__Task material__
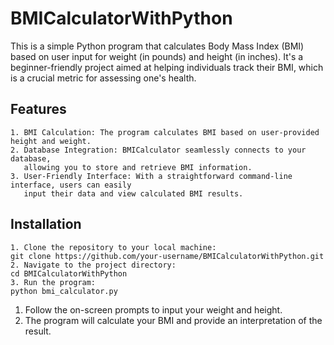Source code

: # BMICalculatorWithPython

This is a simple Python program that calculates Body Mass Index (BMI) based on user input for weight (in pounds) and height (in inches). It's a beginner-friendly project aimed at helping individuals track their BMI, which is a crucial metric for assessing one's health.

## Features
    1. BMI Calculation: The program calculates BMI based on user-provided height and weight.
    2. Database Integration: BMICalculator seamlessly connects to your database,
       allowing you to store and retrieve BMI information.
    3. User-Friendly Interface: With a straightforward command-line interface, users can easily
       input their data and view calculated BMI results.
## Installation
    1. Clone the repository to your local machine:
    git clone https://github.com/your-username/BMICalculatorWithPython.git
    2. Navigate to the project directory:
    cd BMICalculatorWithPython
    3. Run the program:
    python bmi_calculator.py


1. Follow the on-screen prompts to input your weight and height.
2. The program will calculate your BMI and provide an interpretation of the result.
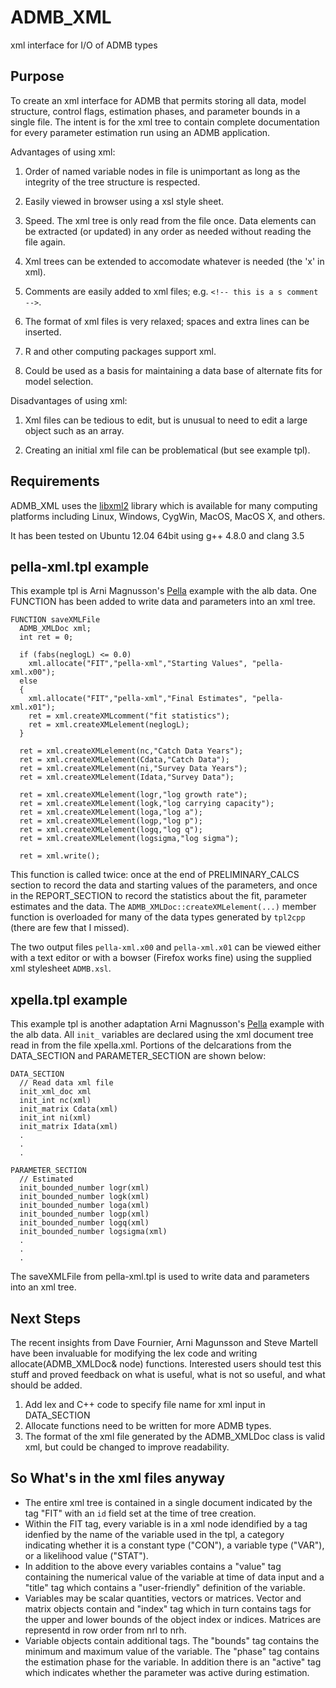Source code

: ADMB_XML
========

xml interface for I/O of ADMB types

Purpose
-------

To create an xml interface for ADMB that permits storing all data, model structure, control flags, estimation phases, and parameter bounds in a single file. The intent is for the xml tree to contain complete documentation for every parameter estimation run using an ADMB application.


Advantages of using xml: 

1. Order of named variable nodes in file is unimportant as long as the integrity of the tree structure is respected.

2. Easily viewed in browser using a xsl style sheet.

3. Speed. The xml tree is only read from the file once. Data elements can be extracted (or updated) in any order as needed without reading the file again.

4. Xml trees can be extended to accomodate whatever is needed (the 'x' in xml).

5. Comments are easily added to xml files; e.g.  `<!-- this is a s comment -->`.

6. The format of xml files is very relaxed; spaces and extra lines can be inserted.

7. R and other computing packages support xml.

8. Could be used as a basis for maintaining a data base of alternate fits for model selection.



Disadvantages of using xml:

1. Xml files can be tedious to edit, but is unusual to need to edit a large object such as an array.
 
2. Creating an initial xml file can be problematical (but see example tpl).


Requirements
------------

ADMB_XML uses the [libxml2](http://www.xmlsoft.org/ "libxml2") library which is available for many computing platforms including Linux, Windows, CygWin, MacOS, MacOS X, and others.

It has been tested on Ubuntu 12.04 64bit using g++ 4.8.0 and clang 3.5



pella-xml.tpl example
-------------

This example tpl is Arni Magnusson's [Pella](http://www.admb-project.org/examples/fisheries/pella/ "Pella") example with the alb data. One FUNCTION has been added to write data and parameters into an xml tree.

    FUNCTION saveXMLFile
      ADMB_XMLDoc xml;
      int ret = 0;

      if (fabs(neglogL) <= 0.0)
        xml.allocate("FIT","pella-xml","Starting Values", "pella-xml.x00");
      else
      {
        xml.allocate("FIT","pella-xml","Final Estimates", "pella-xml.x01");
        ret = xml.createXMLcomment("fit statistics");
        ret = xml.createXMLelement(neglogL);
      } 

      ret = xml.createXMLelement(nc,"Catch Data Years");
      ret = xml.createXMLelement(Cdata,"Catch Data");
      ret = xml.createXMLelement(ni,"Survey Data Years");
      ret = xml.createXMLelement(Idata,"Survey Data");

      ret = xml.createXMLelement(logr,"log growth rate");
      ret = xml.createXMLelement(logk,"log carrying capacity");
      ret = xml.createXMLelement(loga,"log a");
      ret = xml.createXMLelement(logp,"log p");
      ret = xml.createXMLelement(logq,"log q");
      ret = xml.createXMLelement(logsigma,"log sigma");

      ret = xml.write();

This function is called twice: once at the end of PRELIMINARY_CALCS section to record the data and starting values of the parameters, and once in the REPORT_SECTION to record the statistics about the fit, parameter estimates and the data. The `ADMB_XMLDoc::createXMLelement(...)` member function is overloaded for many of the data types generated by `tpl2cpp` (there are few that I missed).


The two output files `pella-xml.x00` and `pella-xml.x01` can be viewed either with a text editor or with a bowser (Firefox works fine) using the supplied xml stylesheet `ADMB.xsl`.

xpella.tpl example
-------------

This example tpl is another adaptation Arni Magnusson's [Pella](http://www.admb-project.org/examples/fisheries/pella/ "Pella") example with the alb data. All `init_` variables are declared using the xml document tree read in from the file xpella.xml. Portions of the delcarations from the DATA_SECTION and PARAMETER_SECTION are shown below:


    DATA_SECTION
      // Read data xml file
      init_xml_doc xml
      init_int nc(xml)
      init_matrix Cdata(xml)
      init_int ni(xml)
      init_matrix Idata(xml)
      .
      .
      .
    
    PARAMETER_SECTION
      // Estimated
      init_bounded_number logr(xml)
      init_bounded_number logk(xml)
      init_bounded_number loga(xml)
      init_bounded_number logp(xml)
      init_bounded_number logq(xml)
      init_bounded_number logsigma(xml)
      .
      .
      .

The saveXMLFile from pella-xml.tpl is used to write data and parameters into an xml tree.


Next Steps
----------

The recent insights from Dave Fournier, Arni Magunsson and Steve Martell have been invaluable for modifying the lex code and writing allocate(ADMB_XMLDoc& node) functions. Interested users should test this stuff and proved feedback on what is useful, what is not so useful, and what should be added.

1. Add lex and C++ code to specify file name for xml input in DATA_SECTION
2. Allocate functions need to be written for more ADMB types.
3. The format of the xml file generated by the ADMB_XMLDoc class is valid xml, but could be changed to improve readability.


So What's in the xml files anyway
-------

- The entire xml tree is contained in a single document indicated by the tag "FIT" with an `id` field set at the time of tree creation.
- Within the FIT tag, every variable is in a xml node idendified by a tag idenfied by the name of the variable used in the tpl, a category indicating whether it is a constant type ("CON"), a variable type ("VAR"), or a likelihood value ("STAT").
- In addition to the above every variables contains a "value" tag containing the numerical value of the variable at time of data input and a "title" tag which contains a "user-friendly" definition of the variable.
- Variables may be scalar quantities, vectors or matrices. Vector and matrix objects contain and "index" tag which in turn contains tags for the upper and lower bounds of the object index or indices. Matrices are representd in row order from nrl to nrh.
- Variable objects contain additional tags. The "bounds" tag contains the minimum and maximum value  of the variable. The "phase" tag contains the estimation phase for the variable. In addition there is an "active" tag which indicates whether the parameter was active during estimation.
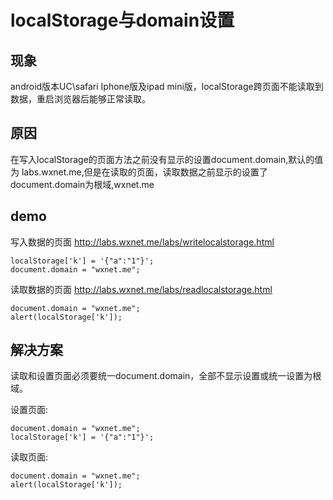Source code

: # localStorage与domain设置

## 现象
android版本UC\safari Iphone版及ipad mini版，localStorage跨页面不能读取到数据，重启浏览器后能够正常读取。

## 原因
在写入localStorage的页面方法之前没有显示的设置document.domain,默认的值为 labs.wxnet.me,但是在读取的页面，读取数据之前显示的设置了document.domain为根域,wxnet.me

## demo
写入数据的页面 http://labs.wxnet.me/labs/writelocalstorage.html
	
	localStorage['k'] = '{"a":"1"}';
	document.domain = "wxnet.me";
	
读取数据的页面 http://labs.wxnet.me/labs/readlocalstorage.html

	document.domain = "wxnet.me";
	alert(localStorage['k']);

## 解决方案
读取和设置页面必须要统一document.domain，全部不显示设置或统一设置为根域。

设置页面:

	document.domain = "wxnet.me";
	localStorage['k'] = '{"a":"1"}';
	
读取页面:

	document.domain = "wxnet.me";
	alert(localStorage['k']);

__Exercise__
Please transcribe exactly the lines above from the line that has "- Within the" up to and including the line that has "- In addition"; no other line belongs in the answer.

__Answer box__
- Within the FIT tag, every variable is in a xml node idendified by a tag idenfied by the name of the variable used in the tpl, a category indicating whether it is a constant type ("CON"), a variable type ("VAR"), or a likelihood value ("STAT").
- In addition to the above every variables contains a "value" tag containing the numerical value of the variable at time of data input and a "title" tag which contains a "user-friendly" definition of the variable.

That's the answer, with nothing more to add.